SUPPLIED DATA
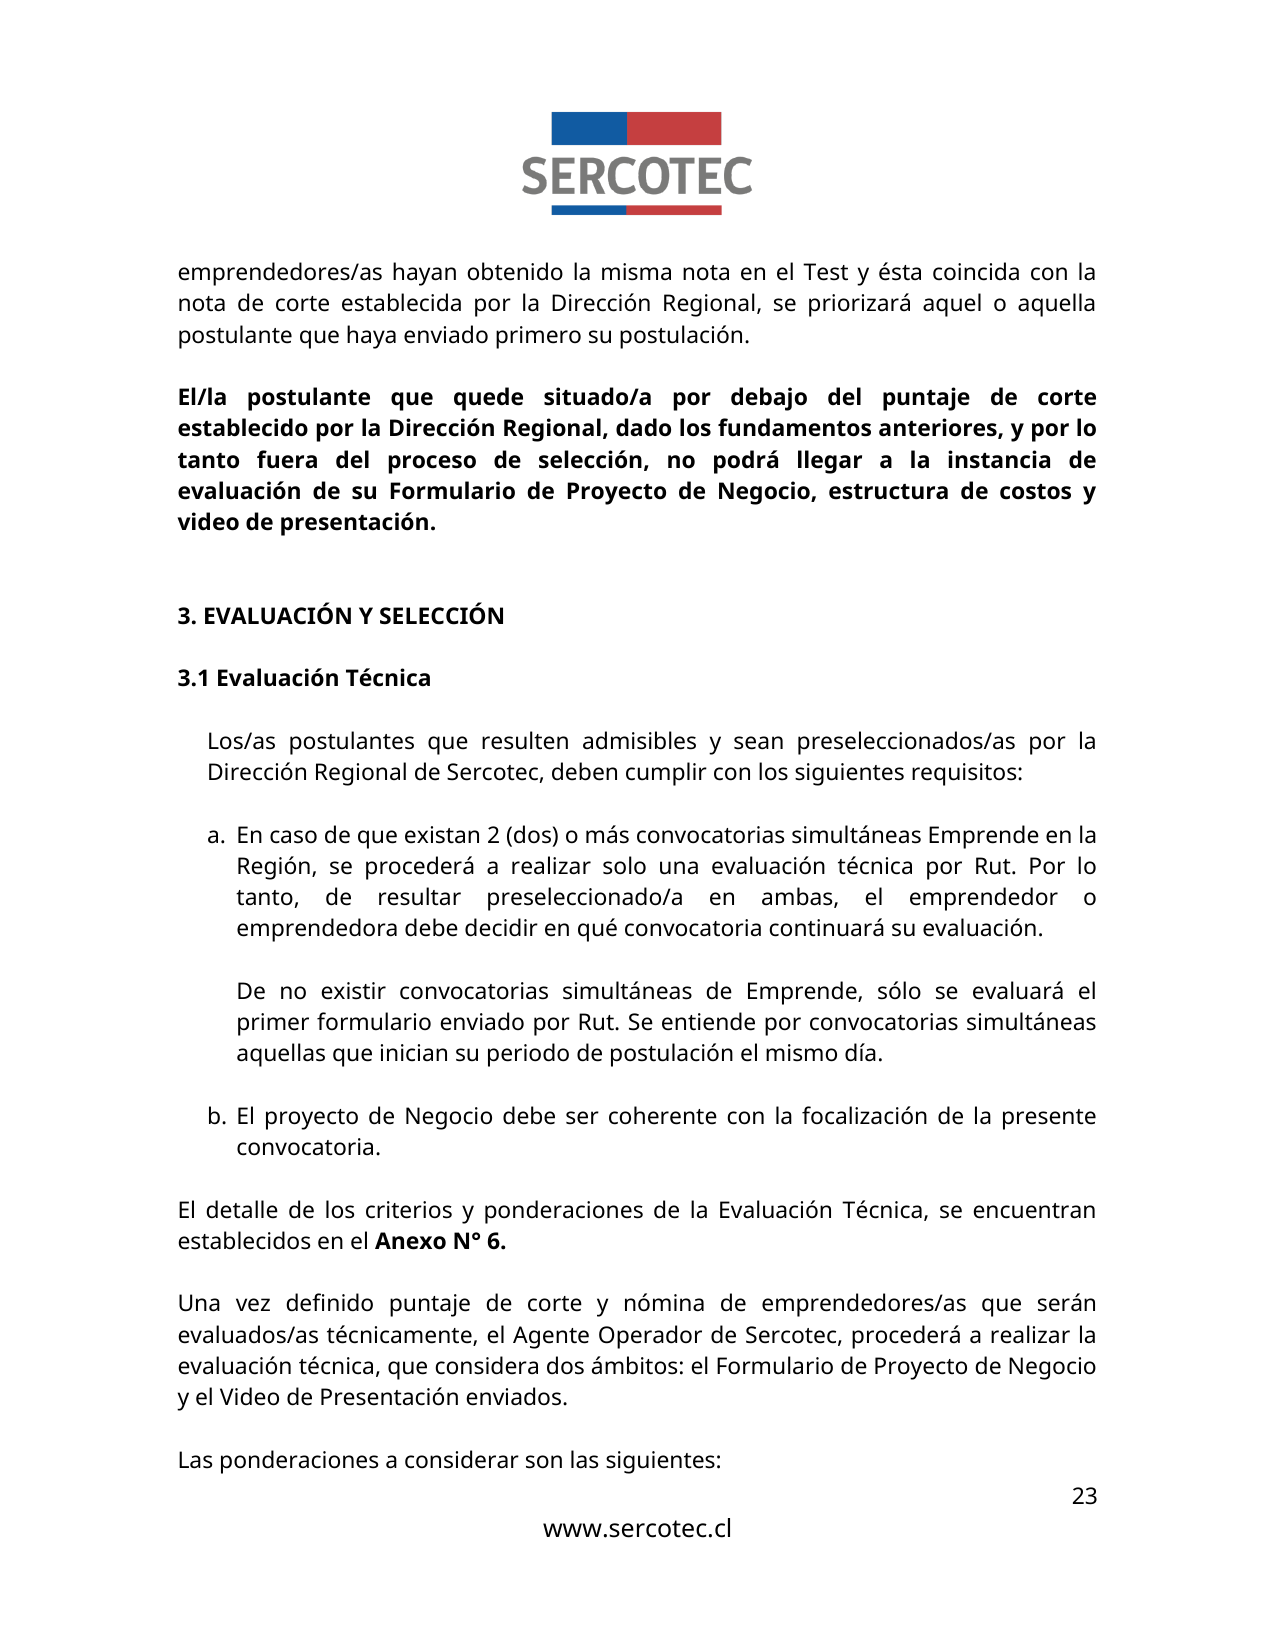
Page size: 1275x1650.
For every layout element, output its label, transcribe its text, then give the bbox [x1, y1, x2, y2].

* * *

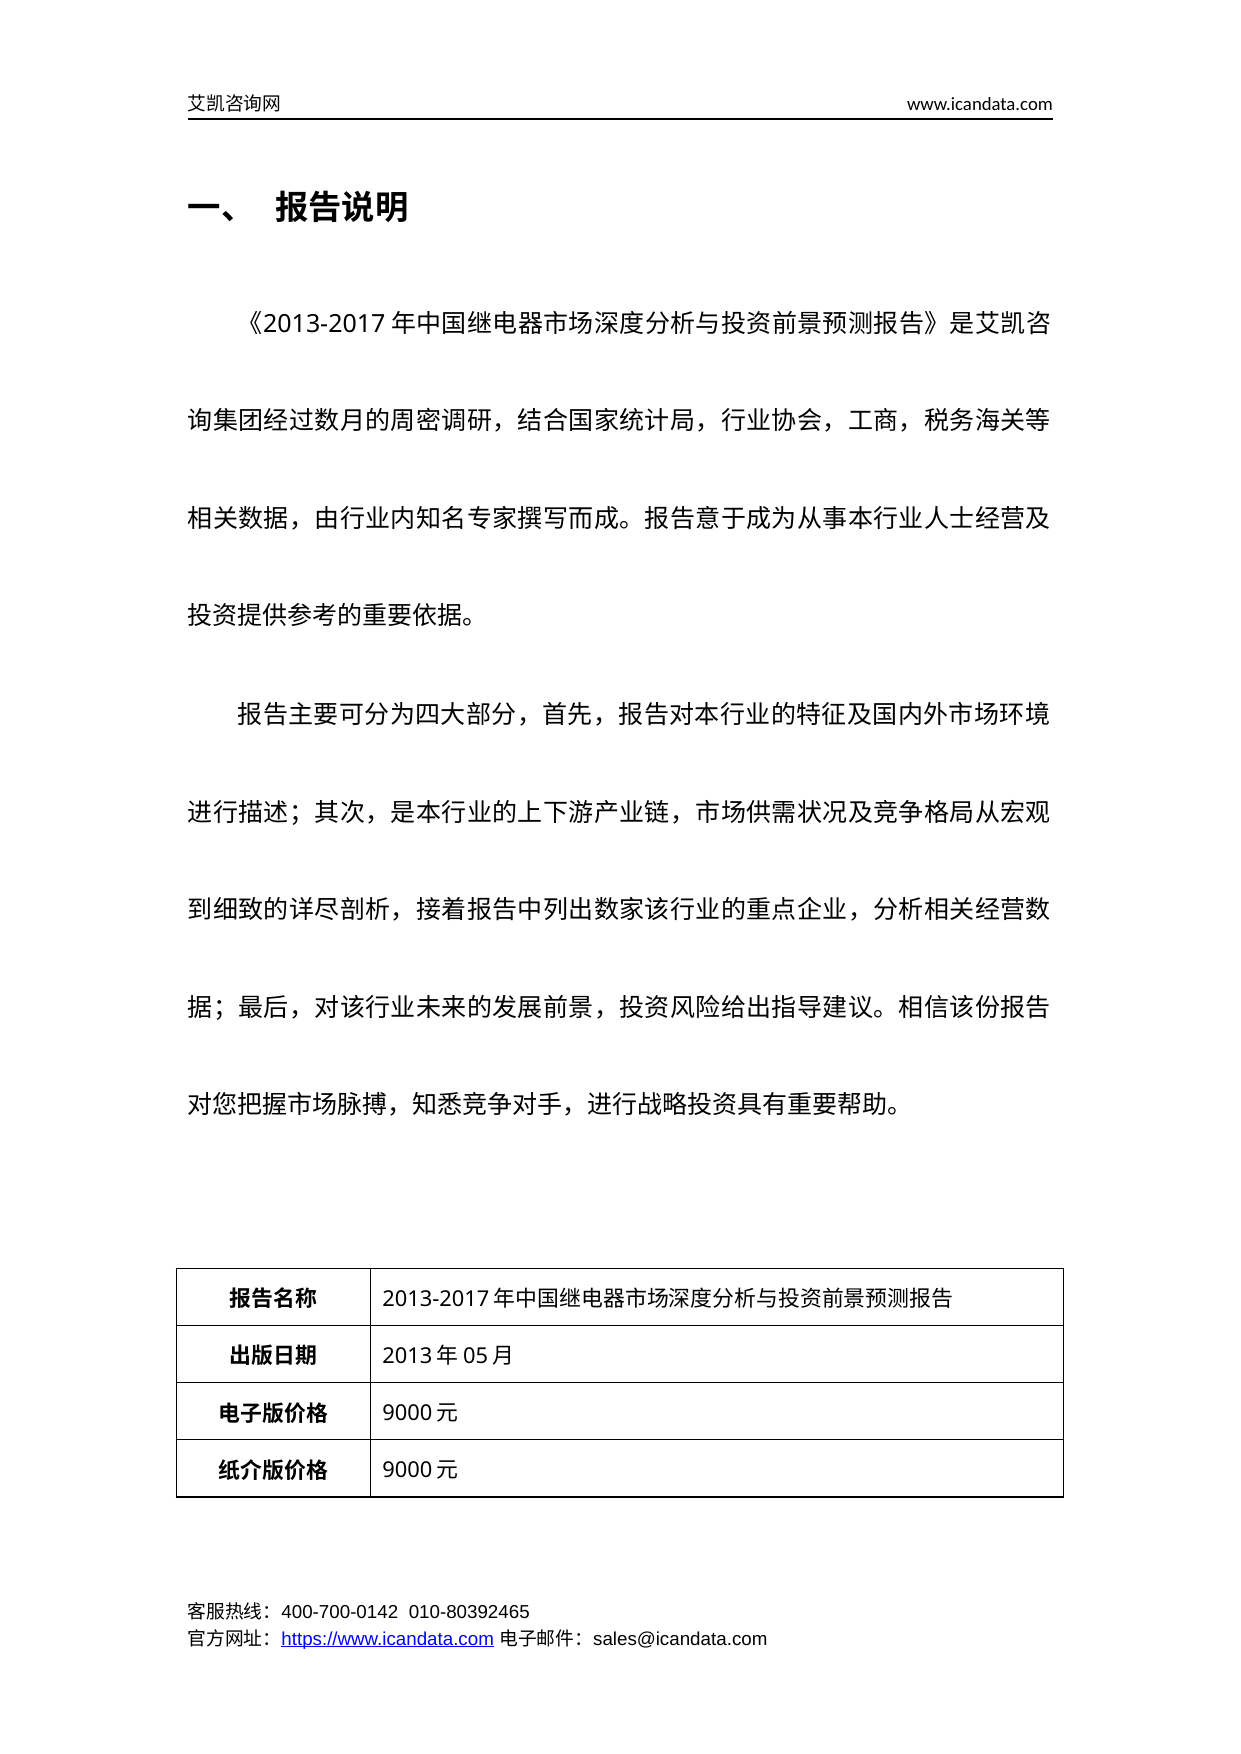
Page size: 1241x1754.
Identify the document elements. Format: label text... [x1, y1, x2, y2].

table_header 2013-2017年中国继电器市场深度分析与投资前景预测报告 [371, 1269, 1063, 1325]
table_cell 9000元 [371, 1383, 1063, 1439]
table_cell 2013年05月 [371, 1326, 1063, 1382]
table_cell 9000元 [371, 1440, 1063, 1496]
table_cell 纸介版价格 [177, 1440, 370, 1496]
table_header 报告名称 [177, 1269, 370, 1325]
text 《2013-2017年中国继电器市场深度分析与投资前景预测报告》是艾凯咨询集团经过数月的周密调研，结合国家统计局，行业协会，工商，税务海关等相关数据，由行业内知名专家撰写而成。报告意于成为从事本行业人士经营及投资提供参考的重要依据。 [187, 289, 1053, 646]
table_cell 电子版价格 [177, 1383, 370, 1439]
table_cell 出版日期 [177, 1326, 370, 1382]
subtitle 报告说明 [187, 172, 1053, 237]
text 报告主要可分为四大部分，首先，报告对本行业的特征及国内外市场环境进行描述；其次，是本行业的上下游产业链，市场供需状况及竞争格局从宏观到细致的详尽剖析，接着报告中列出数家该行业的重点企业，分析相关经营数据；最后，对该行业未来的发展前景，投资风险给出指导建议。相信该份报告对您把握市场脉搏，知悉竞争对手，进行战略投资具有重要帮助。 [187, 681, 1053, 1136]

...

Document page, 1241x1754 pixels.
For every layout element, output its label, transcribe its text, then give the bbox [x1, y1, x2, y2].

JOB ITEM
If the string "size" appears in a line of the data above, that line counts. State how many such lines there are and nothing more.

RESPONSE TO THIS TASK
2